■ **BACAAN**
---
Ada yang bilang menulis itu susah, takut salah
dan takut dituntut. Tetapi, apa yang akan kita dapat dari sebuah tulisan yang
menginspirasi, mencerahkan dan membawa pesan-pesan perdamaian? Silahkan mencoba
untuk dijawab sendiri. Bukankah menulis untuk kebaikan adalah kewajiban kita sebagai insan akademia? Menyampaikan kebenaran, salah satu dari esensi pendidikan.
Begitu gencar dalam setiap diskusi, mulai dari
bawah pohon, gedung seminar hingga hotel berbintang lima. Yang dibicarakan sama : bagaimana caranya menulis? Hanya tempatnya saja yang sedikit berbeda.
Kelas gurem dengan kelas kakap. Tetapi, mulailah dari forum-forum di bawah
pohon, karena imbas yang besar itu selalu dimulai dari level bawah.
Nyambung lagi ke topik utama, kapan mau menulis?
Mungkin benar, kalau kita takut salah dalam
menuliskan sesuatu karena memang dari tingkat SD sampai perguruan tinggi, kita
hanya menganalisis bahasa saja. Karya yang dihasilkan dari sebuah tulisan
memang tak begitu dihargai, kecuali oleh beberapa guru dan dosen yang memang
mengerti betapa menulis lebih banyak membutuhkan pemikiran daripada membuat
makalah. Kalau membuat makalah tinggal kopi
paste, tetapi kalau membuat sendiri harus memeras otak untuk mendapatkan
pemikiran yang orisinil.
---
■ **KUMPULAN ITEM**
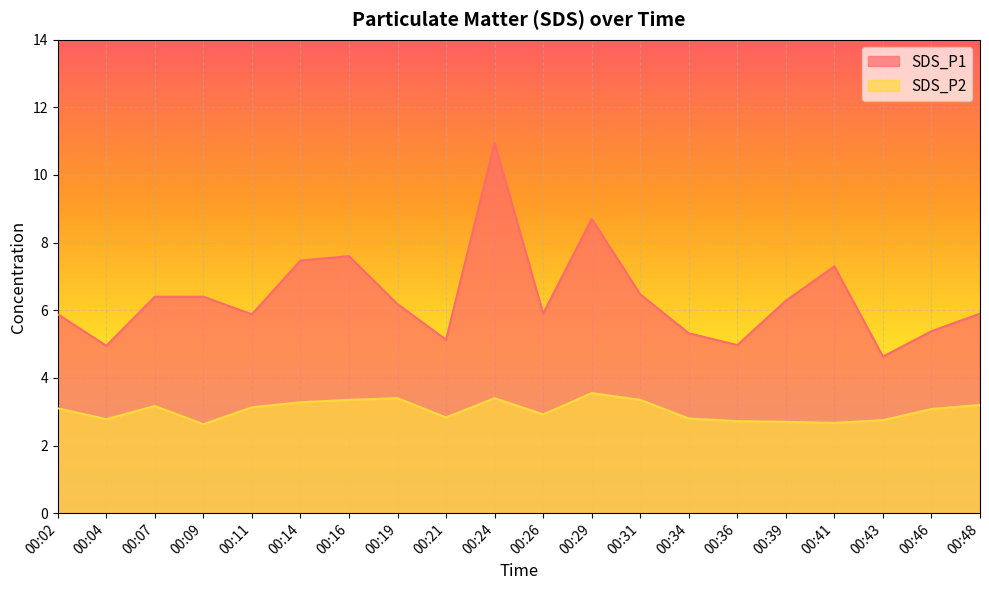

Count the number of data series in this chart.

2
---
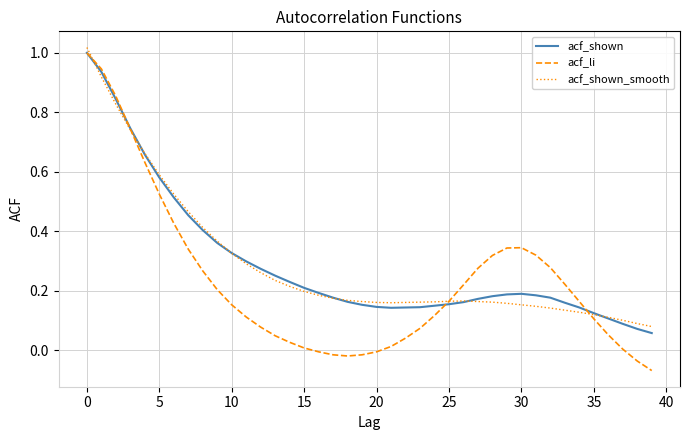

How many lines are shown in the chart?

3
---
Tulis ulang seluruh bacaan tentang kegiatan menulis di atas, kata demi kata dan tanpa perubahan apa pun.

■ **RUANG JAWABAN**
Ada yang bilang menulis itu susah, takut salah
dan takut dituntut. Tetapi, apa yang akan kita dapat dari sebuah tulisan yang
menginspirasi, mencerahkan dan membawa pesan-pesan perdamaian? Silahkan mencoba
untuk dijawab sendiri. Bukankah menulis untuk kebaikan adalah kewajiban kita sebagai insan akademia? Menyampaikan kebenaran, salah satu dari esensi pendidikan.
Begitu gencar dalam setiap diskusi, mulai dari
bawah pohon, gedung seminar hingga hotel berbintang lima. Yang dibicarakan sama : bagaimana caranya menulis? Hanya tempatnya saja yang sedikit berbeda.
Kelas gurem dengan kelas kakap. Tetapi, mulailah dari forum-forum di bawah
pohon, karena imbas yang besar itu selalu dimulai dari level bawah.
Nyambung lagi ke topik utama, kapan mau menulis?
Mungkin benar, kalau kita takut salah dalam
menuliskan sesuatu karena memang dari tingkat SD sampai perguruan tinggi, kita
hanya menganalisis bahasa saja. Karya yang dihasilkan dari sebuah tulisan
memang tak begitu dihargai, kecuali oleh beberapa guru dan dosen yang memang
mengerti betapa menulis lebih banyak membutuhkan pemikiran daripada membuat
makalah. Kalau membuat makalah tinggal kopi
paste, tetapi kalau membuat sendiri harus memeras otak untuk mendapatkan
pemikiran yang orisinil.